話落時,他剛走到桌案前,順勢偏頭端詳,想看看沈徵臨摹的是自己哪幅字。
於是他看清了自己先前給沈徵準備的十張字條,沈徵撐案的手背上微微浮起的青筋,以及桌案一角靜躺著的一枚琥珀長杓。
這東西怎會堂而皇之的擺在案上!
溫琢心頭頓覺不妙,忙掐著袖角,趁沈徵不備,輕抬腳步便往後退。
誰料身子剛擰過半,就有小太監“嘭”一聲合上了房門,掐滅了殿內最後一絲日光。
溫琢猛然轉回身,見沈徵撂下筆,緩緩站直身子,唇角勾著似笑非笑:“老師跑什麽?這十張紙條寫得甚好,我已經臨摹三遍,全部背下來了。”
溫琢側頰倏地浮起一層薄紅,目光左躲右閃,瞥了瞥桌案,又瞥了瞥地縫,最後扭向房梁,故作鎮定道:“殿下,為師忽然想起,翰林院還有要事未完,先告辭了。”
沈徵朝他走來,目光上上下下,欣賞今日美妻。
墨色玉帶勒出細韌腰身,潔淨交領緊貼著瓷白細膩的頸子,斯文端莊,如松枝舒展。
一頂烏冠將青絲盡數攏起,只剩幾縷細絨絨的碎發垂在耳鬢,一雙亂轉的眸子如墨竹承露,明潤含光。
夠聰明,夠機敏,不愧是小貓。
沈徵笑著問:“老師確定,還要撒謊?”
沈徵的笑一貫溫柔,可今日溫琢卻從那溫柔裡,品出了一絲不易察覺的危險。
壞了!
他心臟微微懸起,不敢直視沈徵的眼睛,往日張口就來的托辭,今日卻無半分底氣。
沈徵負手,偏頭瞧著他,瞧他眼底的心虛,瞧他目光的躲閃,瞧他唇角的微赧,還有一絲藏不住的驕矜。

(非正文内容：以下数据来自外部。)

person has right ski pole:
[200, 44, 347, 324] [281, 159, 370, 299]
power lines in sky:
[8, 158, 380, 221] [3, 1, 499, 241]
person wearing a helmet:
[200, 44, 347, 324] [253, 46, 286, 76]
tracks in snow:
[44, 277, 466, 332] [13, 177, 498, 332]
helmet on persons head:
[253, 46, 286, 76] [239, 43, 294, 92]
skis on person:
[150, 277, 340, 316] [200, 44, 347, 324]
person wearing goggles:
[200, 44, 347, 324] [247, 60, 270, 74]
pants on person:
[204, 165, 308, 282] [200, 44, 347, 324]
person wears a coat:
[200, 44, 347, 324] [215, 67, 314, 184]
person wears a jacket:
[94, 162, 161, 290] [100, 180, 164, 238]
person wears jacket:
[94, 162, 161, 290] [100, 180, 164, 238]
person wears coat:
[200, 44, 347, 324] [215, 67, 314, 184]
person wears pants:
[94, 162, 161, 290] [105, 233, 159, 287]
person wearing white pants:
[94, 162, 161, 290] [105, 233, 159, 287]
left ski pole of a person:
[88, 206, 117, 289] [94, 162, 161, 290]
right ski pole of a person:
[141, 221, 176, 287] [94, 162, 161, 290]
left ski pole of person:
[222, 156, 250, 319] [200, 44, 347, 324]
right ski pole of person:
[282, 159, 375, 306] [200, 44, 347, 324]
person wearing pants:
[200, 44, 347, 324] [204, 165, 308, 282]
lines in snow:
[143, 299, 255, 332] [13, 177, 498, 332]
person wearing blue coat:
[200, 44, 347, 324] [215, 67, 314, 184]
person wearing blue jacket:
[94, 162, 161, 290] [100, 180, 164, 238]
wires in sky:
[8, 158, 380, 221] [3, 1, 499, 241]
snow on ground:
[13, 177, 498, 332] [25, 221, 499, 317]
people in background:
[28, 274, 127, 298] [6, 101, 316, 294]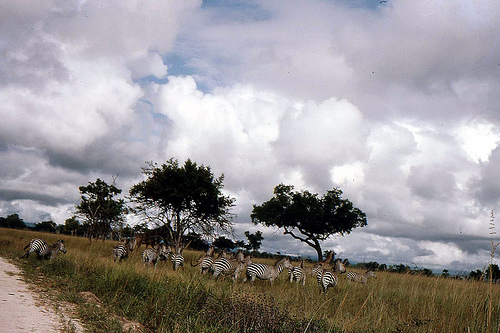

方才在朝堂上義正辭嚴,侃侃而談的溫掌院,此刻竟口舌生澀,滿心想逃。
“再給老師一次機會,” 沈徵的聲音低沉,帶著不容逃避的嚴肅,“方才跑什麽?”
溫琢將官袍攥得更緊,眼睫終於一點點垂落:“為師……理虧。”
第115章
“哪兒理虧?” 沈徵狀若散漫,氣息卻已覆上溫琢鼻尖。
溫琢忙抬起手,原想抵著沈徵的胸膛拉開些距離,可手抬到半空,還是克制地垂落,複又攥回自己的袍角,低喚道:“……殿下。”
“此事我已經正告過外公,警告過舅舅和母妃,也訓斥過谷微之和黃亭,唯獨老師病著,我始終沒提。” 沈徵的聲音撞在他心窩,字字嚴肅,“如今外頭的人都被我趕走了,沒人能聽到,老師要好好說,不然,我便將人都拉到一處,一起聽老師反省。”
“……”
光是想想那眾目睽睽,眾人齊聽他剖白心跡的場面,溫琢便覺羞憤難當。
他喉間滾出幾不可聞的氣音:“為師……”
“為師不該妄想欺瞞殿下,趁殿下去津海,竟以身入局,誘謝琅泱進圈套。一不想令殿下卷入其中,被陛下猜忌,二不想殿下知曉《晚山賦》,問我往昔……”
其實他到現在都想不明白,沈徵究竟是如何發現的。
他信三大營與五城兵馬司的布防,謝琅泱放出的探子絕到不了津海。
若說謝琅泱散布流言,由普通百姓傳去津海,那也不該如此之快。
他反覆斟酌,如此謀劃,分明無有疏漏啊!
“瞧老師的表情,像是在反省自己哪裡出了紕漏,好下次精進?” 沈徵挑眉,指尖輕佻捏著溫琢的耳垂,語氣帶著調侃。
“不是……”溫琢藏起精明,一雙清潤含光的眸子直直望向沈徵,他雙臂一抬,環住沈徵的腰,將臉緊緊貼在沈徵的頸側。